We back in. I have a Raymarine camera pointed down at the swim step so I have some visibility. Patti and I use Eartech headsets to communicate. The camera helps but turns out to be of somewhat limited value *EXCEPT KNOWING WHEN TO STOP REVERSING* (highlighted because of your situation).

I finally identified and purchased a battery powered WiFi camera that does not need Internet access to show live video on my iPhone or iPad. There is a slight delay of about .5 to 1.0 secs. I plan to mount the magnetic base on the side of the pilothouse and only put the camera out when docking. The complete set up process should take less than five minutes as part of our prepping for docking. I will be writing up a post with photos for the TF and for the BOC.

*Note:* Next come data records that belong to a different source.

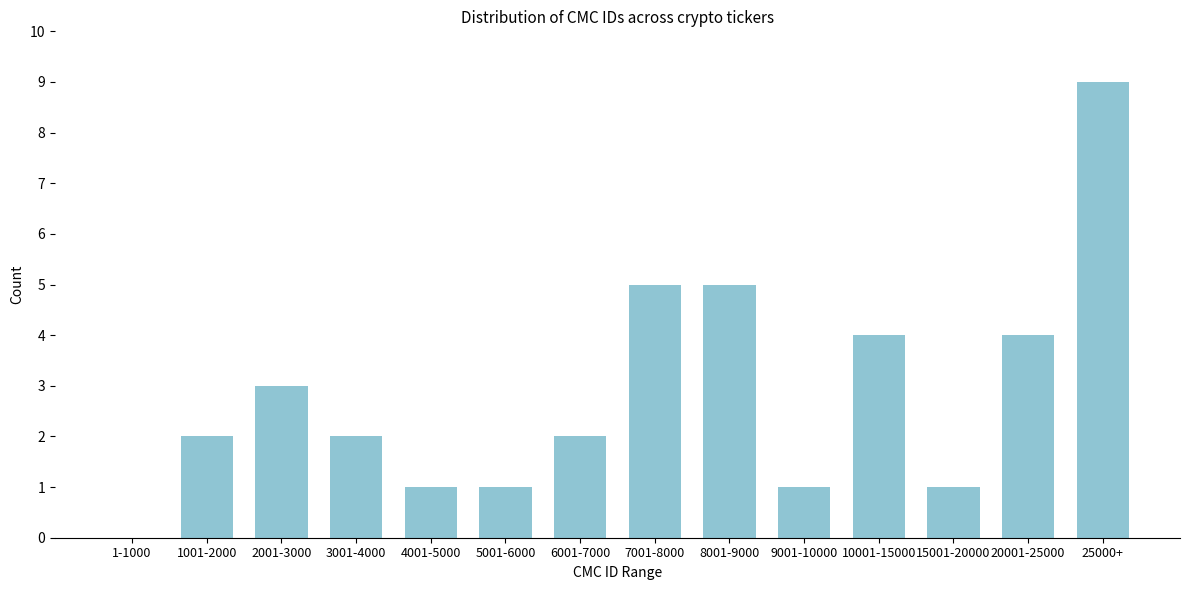

Reading right to left, extract all data points from this chart.

25000+=9	20001-25000=4	15001-20000=1	10001-15000=4	9001-10000=1	8001-9000=5	7001-8000=5	6001-7000=2	5001-6000=1	4001-5000=1	3001-4000=2	2001-3000=3	1001-2000=2	1-1000=0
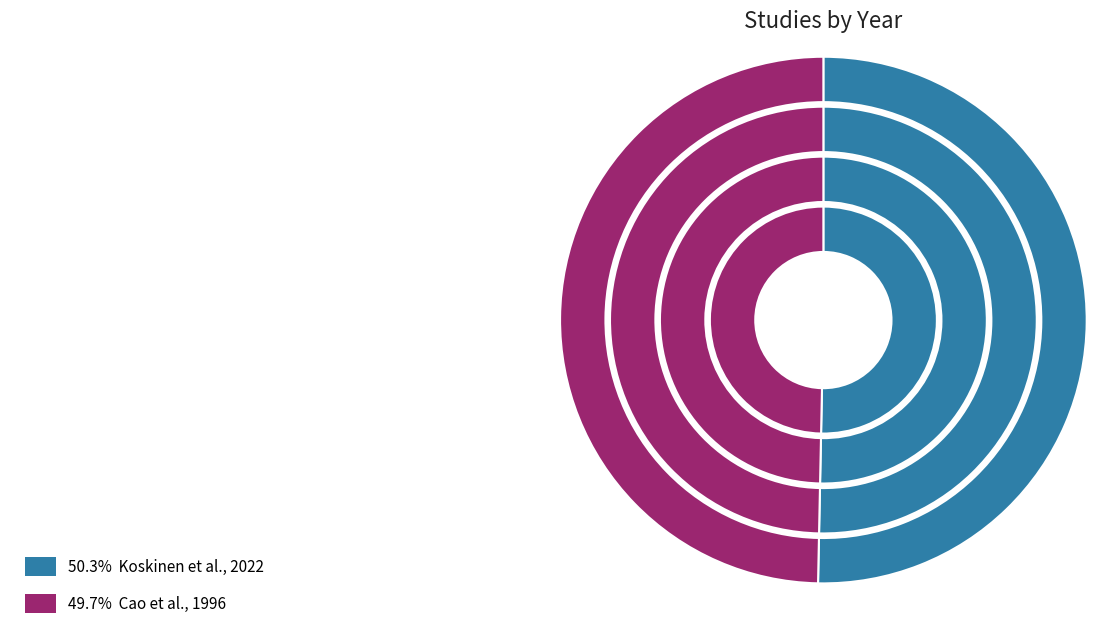

What is the ratio of the value at Cao et al., 1996 to the value at Koskinen et al., 2022?

1.0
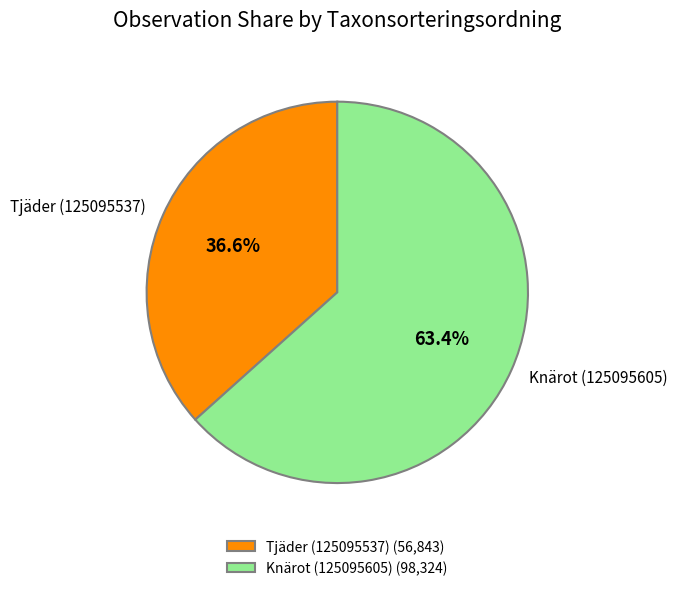

What is the ratio of the value at Knärot (125095605) to the value at Tjäder (125095537)?

1.7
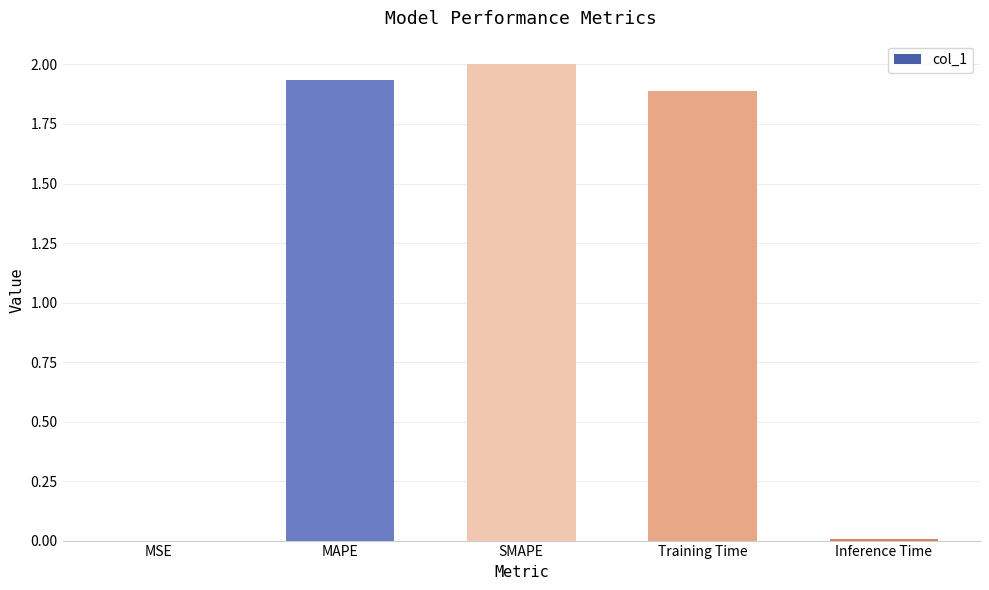

The chart shows a value of 0.0 at Inference Time. True or false?

True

The outdoor camera is a ReoLink Argus 2, available on Amazon for about $60. I purchased it with the solar panel (total just over $100 or so) but realized that with proper mounting and only temp use I didn’t need the panel.

I also purchased a gl-iNet “Creta” travel router to create the LAN. Interestingly, the router accepts my phone as a hotspot! The router was about $50.

If this works I will purchase a second camera so I can monitor both port and starboard when backing. I will tilt the Raymarine higher so I can monitor the dinghy when I’m towing.

I also dock single handed from time to time. Like Smitty I rely on the spring line but I use a single line attached to the midship cleat just aft of the pilothouse door. It can get “interesting” but I’ve got 4 x 18” fenders mounted to the dock and 6 x 10” fenders along the port side in case I get blown off the dock toward our neighbor. Now that I’m sort of covered in bubble wrap the stress goes away and my performance improves.

Since we don’t have thrusters I’ve learned to be creative with the use of fenders by the bow for those times we need to side tie with an offsetting wind or current. Again, practice. Overall I’ve been pleasantly surprised at close quarters handling. It isn’t FD and the forefoot isn’t deep, but it’s quite workable.